Every so often, amidst political chaos, the word unity rises from the ashes like a dark phoenix.
And, general speaking, this is a positive Democratic exercise. Unity is a welcoming term filled with altruistic qualities: cooperation, reciprocity, solidarity, and stability.
In short, unity forces to coalesce around set of values and principles while compromising on other ideals in good faith.
But I urge all my fellow Americans to refrain from an eagerness to quickly amalgamate around certain notion of unity. Because, to genuinely come together we must first confront our nation’s stark divisions.
For all the discussion for unifying, America is incredibly divided as ever on people, principles and policy.
Last month, the Pew Research center released a comprehensive study revealing the vastly different universes Democrat leaning and Republican leaning constituents live in.
Democratic voters are becoming less white, less religious and better-educated at a faster rate than the country as a whole, while aging at a slower rate. Within the GOP, the pattern is the opposite: Republican voters are becoming more diverse, better-educated and less religious at a slower rate than the country generally, while the age profile of the GOP is growing older more quickly than that of the entire nation. According to an August 2017 Pew Survey Sixty-seven percent of Democrats say their closest friends share their political preferences, while 57 percent of Republican voters surround themselves with homies who share their ideology.
Over the past six years, the share of constituents from the party of Obama and other left-leaning independents saying the government should do more to help the needy, even if it means going deeper into debt, has risen 17 percentage points (from 54% to 71%), while the views of Reagan’s party and conservative leaners have barely changed (25% then, 24% today). However, Republicans’ opinions on this issue had shifted substantially between 2007 and 2011, with the share favoring more aid to the needy falling 20 points (from 45% to 25%).
The share of Democrats who say immigrants strengthen the country has increased from 32% in 1994 to 84% today. By contrast, the constituents from the current party in control, are divided on the topic of immigrants: 42% say they strengthen the country, while 44% view them as a burden. In 1994, 30% of George W. Bush’s party said immigrants strengthened the country, while 64% said they were a burden.
When the racial discrimination question was first asked in 1994 (by Pew and Gallop), the partisan difference was 13 points. By 2009, it was only somewhat larger (19 points). But today, the gap in opinions between Republicans and Democrats about racial discrimination and black advancement has increased to 50 points.

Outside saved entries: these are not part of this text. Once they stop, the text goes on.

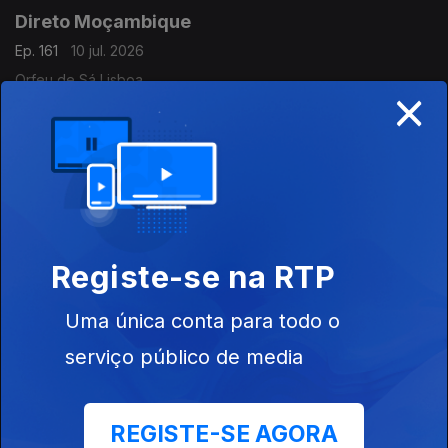
Direto Moçambique
Ep. 161
10 jul. 2026
Orfeu de Sá Lisboa
×
Direto Moçambique
Ep. 160
10 jul. 2026
Órfeu de Sá Lisboa
Registe-se na RTP
Direto Moçambique
Ep. 159
09 jul. 2026
Uma única conta para todo o
Órfeu de Sá Lisboa
serviço público de media
Direto Cabo Verde
REGISTE-SE AGORA
Ep. 26
09 jul. 2026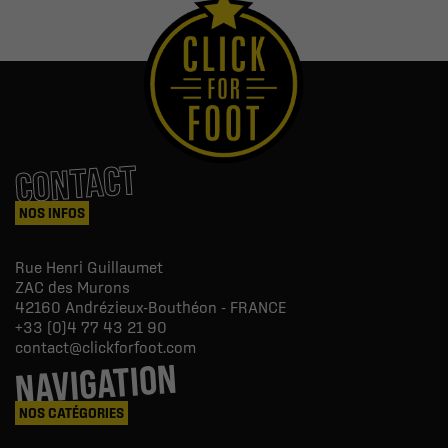
CONTACT
NOS INFOS
Rue Henri Guillaumet
ZAC des Murons
42160
Andrézieux-Bouthéon - FRANCE
+33 (0)4 77 43 21 90
contact@clickforfoot.com
NAVIGATION
NOS CATÉGORIES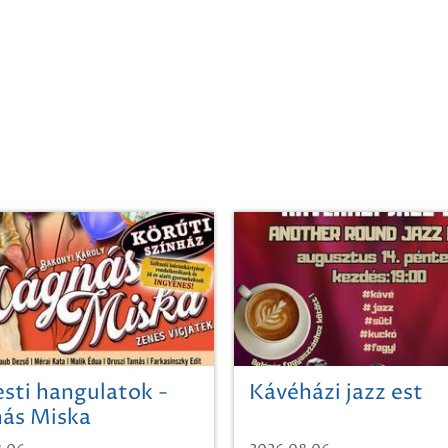
sti hangulatok -
Kávéházi jazz est
ás Miska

Opinions on the size of government, race relations, national security and the environment are also worlds apart. Republican and Democrats also disagreeon preferred places to live, TV shows, restaurant preferences, and even coffee choices. And this week, whether a pedophile is a pedophile.
The only thing that they agree on is both groups adore Taylor Swift (underscoring the need to scrutinize the things Americans are united on).
So, how do we begin to confront these pre-unity challenges?
Initially, it’s understanding what we would all ideally what want to be united about and what’s keeping us from doing so. A good place to start would be defining the American dream.
This countries glory has so often resided in its ability to instill this existential idea; one where hard work pays off and a better future for the next generation exists. And its drawback has been its failure helping many at the lower rungs of the economic and social ladder from having any hope in such vision.
As New York Times columnist Anand Ghirdharadas eloquently stated in his speech at the Obama Summit, “There is a way of talking about the American dream that recognizes that some have never lived it, others are mad at having lost it — and still others resent having to share it.”
Mr. Ghirdharadas further opined, “You don’t have to endorse that last sentiment to try to speak to it. Don’t boo. Woo.”
Like many, I have mixed feelings between booing or wooing the last sentiment. But I do understand the need to acknowledge that these three camps will never be united unless we first come together to understand the complex and rich history that formed these three economic mobility buckets. I also further understand that confronting these divides will be ugly, contentiously bitter, and frankly uncomfortable.
But until we do that, unity is an idealist illusion that will be never become a reality.